Au-dessous de ce volcan-là, en Equateur, il n’y a pas de consul alcoolisé. Mais un homme venu de nulle part, Tchaka. Personne ne connaît son histoire, Don Rodriguo Sixte, riche propriétaire, ne lui a rien demandé quand il l’a engagé comme jardinier. De sa vie ailleurs, Tchaka n’a gardé qu’un couteau, le goût du silence et une connaissance intime de la vie des volcans. Il observe avec circonspection Tungurahua, celui qui domine la ville de Naños de Agua Santa. Il interprète les manifestations encore discrètes de la vie souterraine comme les signes annonciateurs d’une prochaine éruption. Don Rodriguo ne veut rien entendre: ses terres ont toujours été épargnées par les coulées de lave, pourquoi en irait-il autrement cette fois-ci? Sa seule crainte est que l’étranger est «à ce point capable de voir un autre monde qu’il pourrait bien en provoquer l’avènement.»
Sur le flanc de la montagne, Lucia, qui vient du Mexique et a aussi beaucoup voyagé, rumine sa colère et se prépare à l’action. Sa colère est dirigée contre les passeurs qui, en échange d’une grosse somme d’argent, conduisent, mais sans garantie de réussite, les candidats à l’émigration vers les États-Unis. Beaucoup laissent toutes leurs économies dans l’aventure, pas mal y perdent la vie. Contre ce trafic, Lucia veut instaurer le passage gratuit, grâce à un ULM dont elle rassemble patiemment les pièces tout en préparant ses plans de vol. Elle n’attend plus qu’un moteur…
Mais Lucia, au contraire de Tchaka, ne comprend rien. Elle transfère sa passion sur les gens qu’elle croise et dont elle ignore s’ils ont envie d’émigrer vers une vie meilleure. D’ailleurs, serait-elle meilleure? Dolorès, qui tient une gargote où Lucia vient parfois, a beau lui expliquer qu’il ne sert à rien de partir, que même une grande colère du volcan n’empêcherait pas de reconstruire au même endroit, Lucia n’en démord pas.
Tchaka et Lucia ne semblent pas faits pour se rencontrer. Et, d’ailleurs, seul le hasard les met en présence. Puis ils aident un peu le hasard. Et le volcan les rapproche. Mais Franck Pavloff n’écrit pas vraiment une histoire sentimentale. L’auteur de Matin brun et du Pont de Ran-Mositar a trop à faire, trop à dire, trop à montrer pour se limiter à la trajectoire de ses deux personnages centraux.

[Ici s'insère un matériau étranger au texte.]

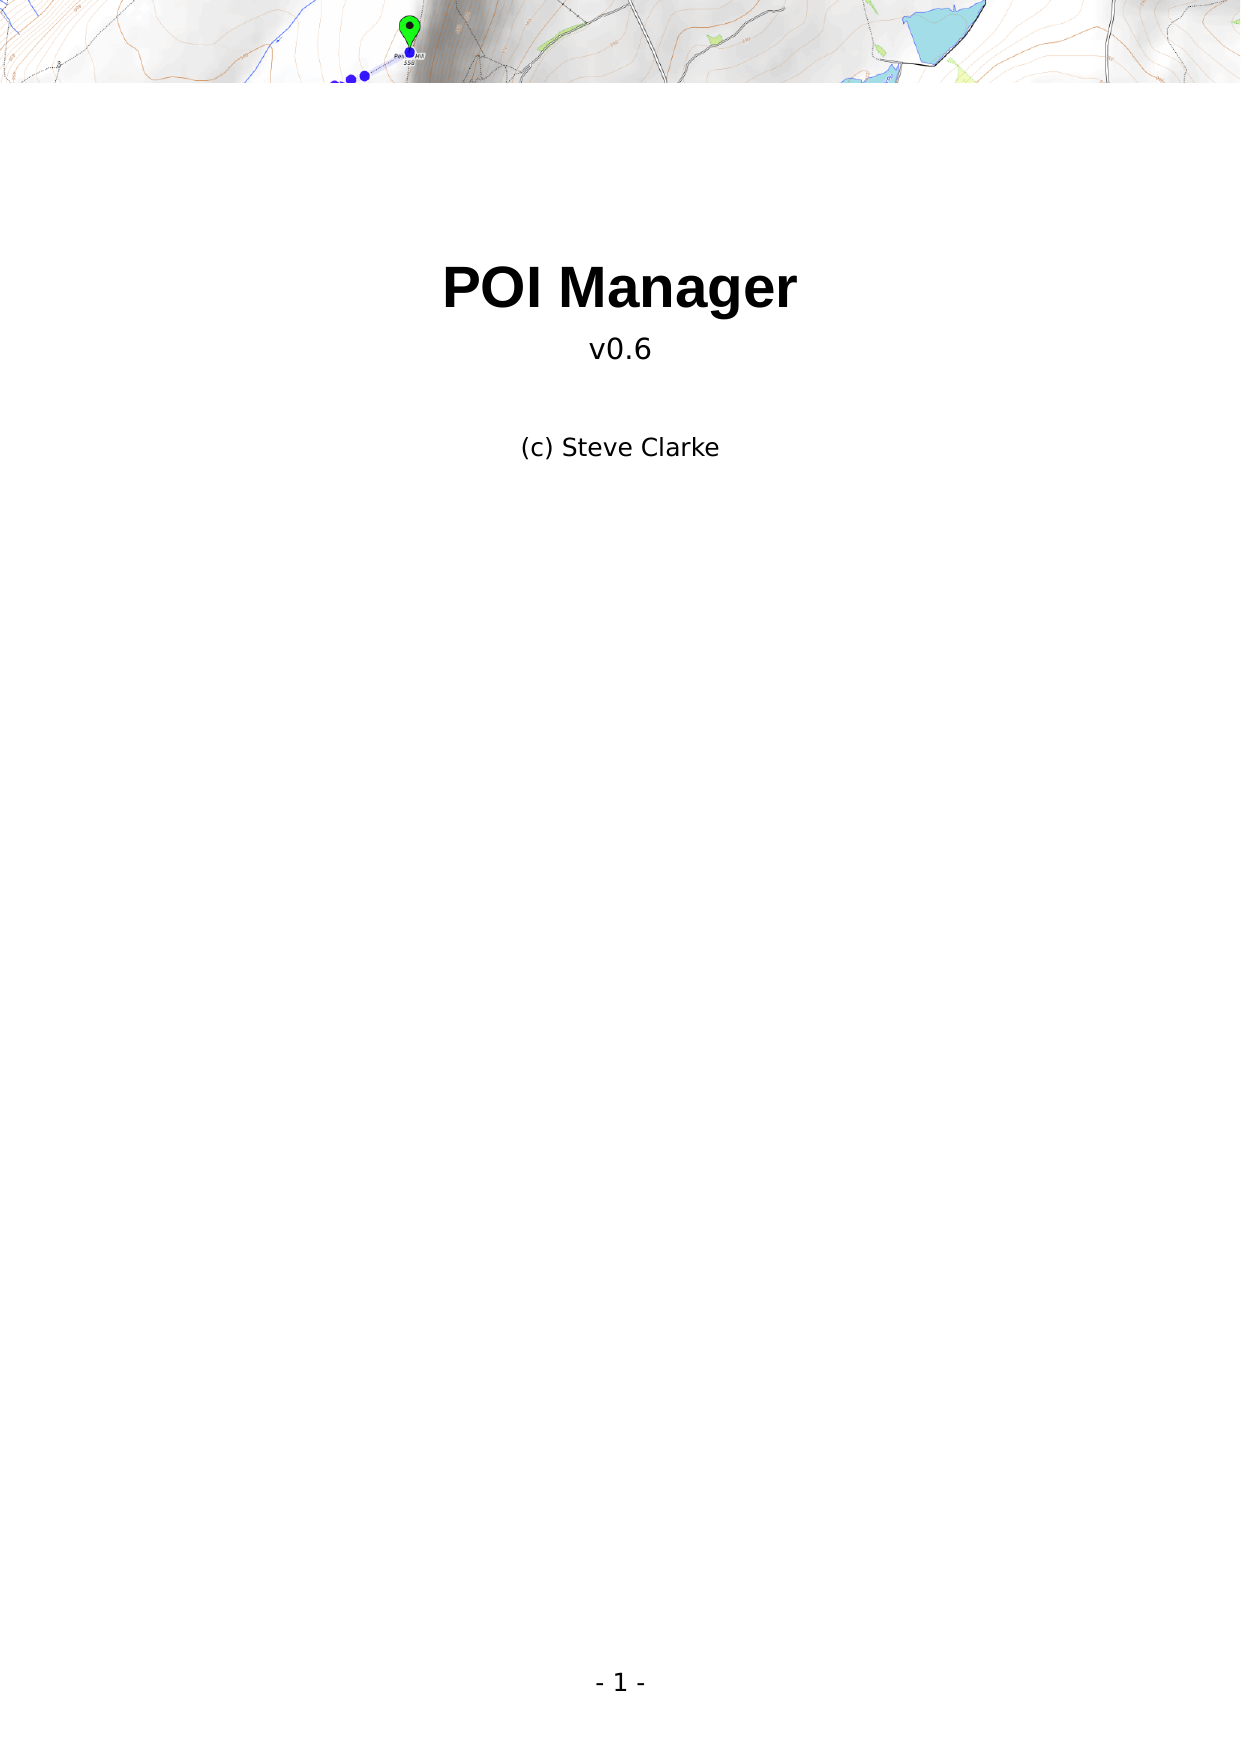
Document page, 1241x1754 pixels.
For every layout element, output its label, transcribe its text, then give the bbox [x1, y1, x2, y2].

text v0.6 [59, 332, 1181, 366]
picture [0, 0, 1241, 83]
text (c) Steve Clarke [59, 434, 1181, 463]
title POI Manager [59, 252, 1181, 319]
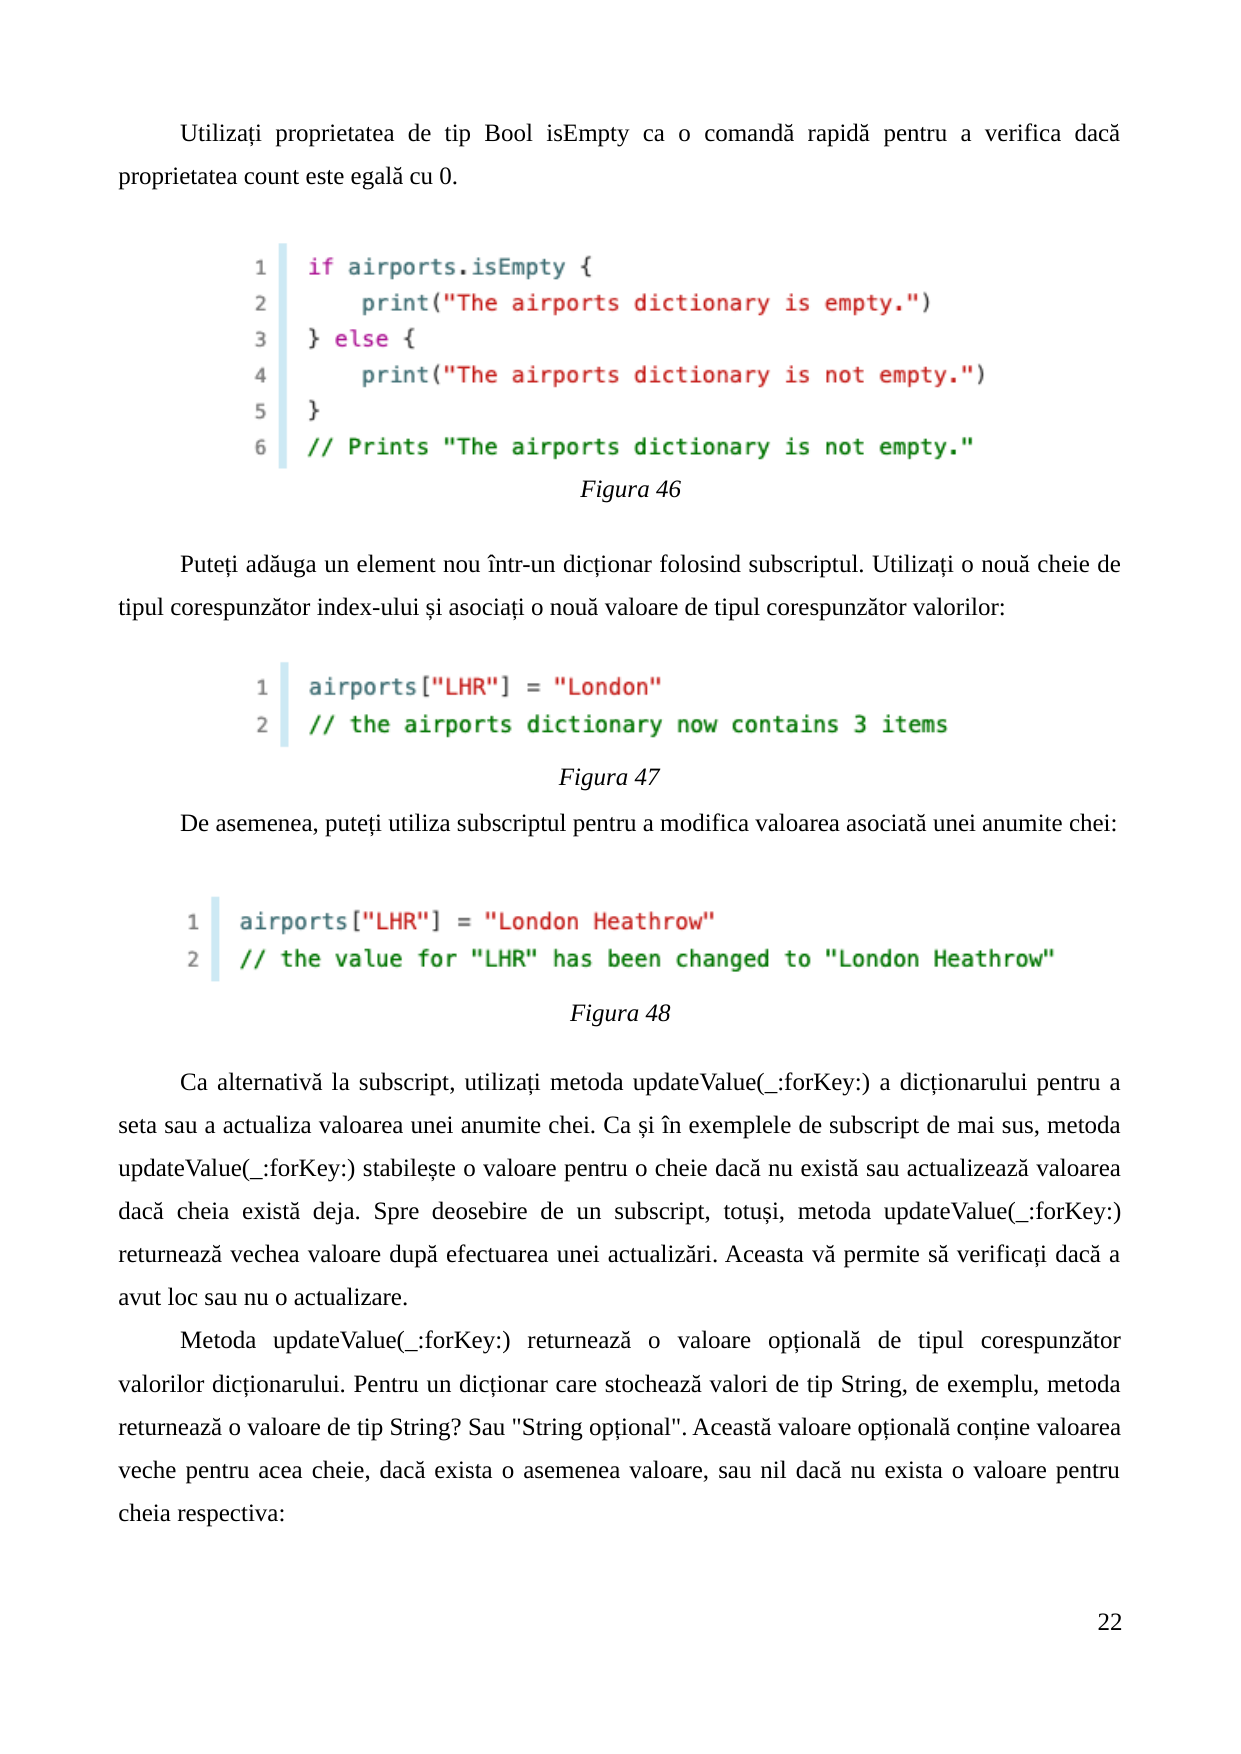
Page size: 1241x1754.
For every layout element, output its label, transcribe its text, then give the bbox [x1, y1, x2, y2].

text Utilizați proprietatea de tip Bool isEmpty ca o comandă rapidă pentru a verifica dacă proprietatea count este egală cu 0. [118, 118, 1122, 190]
text Figura 48 [176, 993, 1064, 1027]
text De asemenea, puteți utiliza subscriptul pentru a modifica valoarea asociată unei anumite chei: [118, 808, 1122, 837]
picture [250, 242, 1011, 475]
text Figura 47 [250, 757, 968, 790]
text Figura 46 [250, 475, 1011, 503]
text Ca alternativă la subscript, utilizați metoda updateValue(_:forKey:) a dicționarului pentru a seta sau a actualiza valoarea unei anumite chei. Ca și în exemplele de subscript de mai sus, metoda updateValue(_:forKey:) stabilește o valoare pentru o cheie dacă nu există sau actualizează valoarea dacă cheia există deja. Spre deosebire de un subscript, totuși, metoda updateValue(_:forKey:) returnează vechea valoare după efectuarea unei actualizări. Aceasta vă permite să verificați dacă a avut loc sau nu o actualizare. [118, 1067, 1122, 1311]
picture [250, 656, 968, 757]
text Puteți adăuga un element nou într-un dicționar folosind subscriptul. Utilizați o nouă cheie de tipul corespunzător index-ului și asociați o nouă valoare de tipul corespunzător valorilor: [118, 549, 1122, 621]
text Metoda updateValue(_:forKey:) returnează o valoare opțională de tipul corespunzător valorilor dicționarului. Pentru un dicționar care stochează valori de tip String, de exemplu, metoda returnează o valoare de tip String? Sau "String opțional". Această valoare opțională conține valoarea veche pentru acea cheie, dacă exista o asemenea valoare, sau nil dacă nu exista o valoare pentru cheia respectiva: [118, 1326, 1122, 1527]
picture [176, 889, 1064, 993]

Le grand exil rassemble donc une foule de personnages secondaires, parmi lesquels plusieurs ont toutes les caractéristiques d’une forte présence. Nous avons cité, déjà, Don Rodriguo – il faudrait y ajouter son fils, Manuelito – et Dolorès, parfaitement campés. Nous n’avons rien dit encore de Selmo, descendant d’esclaves, et de Rosa, sa maîtresse. Selmo, méprisé pour sa peau noire, promène les touristes aux environs des baleines et aide Lucia à trouver le moteur qui lui manque. Rosa voudrait que les gens soient plus responsables d’eux-mêmes. Mais elle aime surtout danser et éprouver le désir de Selmo.
Tous vivent dans un cadre magnifique. Même si la menace du volcan se précise au fil des jours, les fumées, les eaux chaudes, les plantes consumées de l’intérieur, le ciel porteur de nuages chiffonnés sont des éléments d’un décor indissociable du roman, et qui pèse sur lui.
Il y a, ici aussi, comme à Ran-Mositar, un pont. Curieusement nommé San Francisco. Sa présence offrira aux habitants, le jour où ce sera nécessaire, le chemin d’une fuite urgente. Qui partira? Qui restera? Après la catastrophe, la question restera posée, comme elle l’était avant. Le grand exil n’est pas pour tout le monde.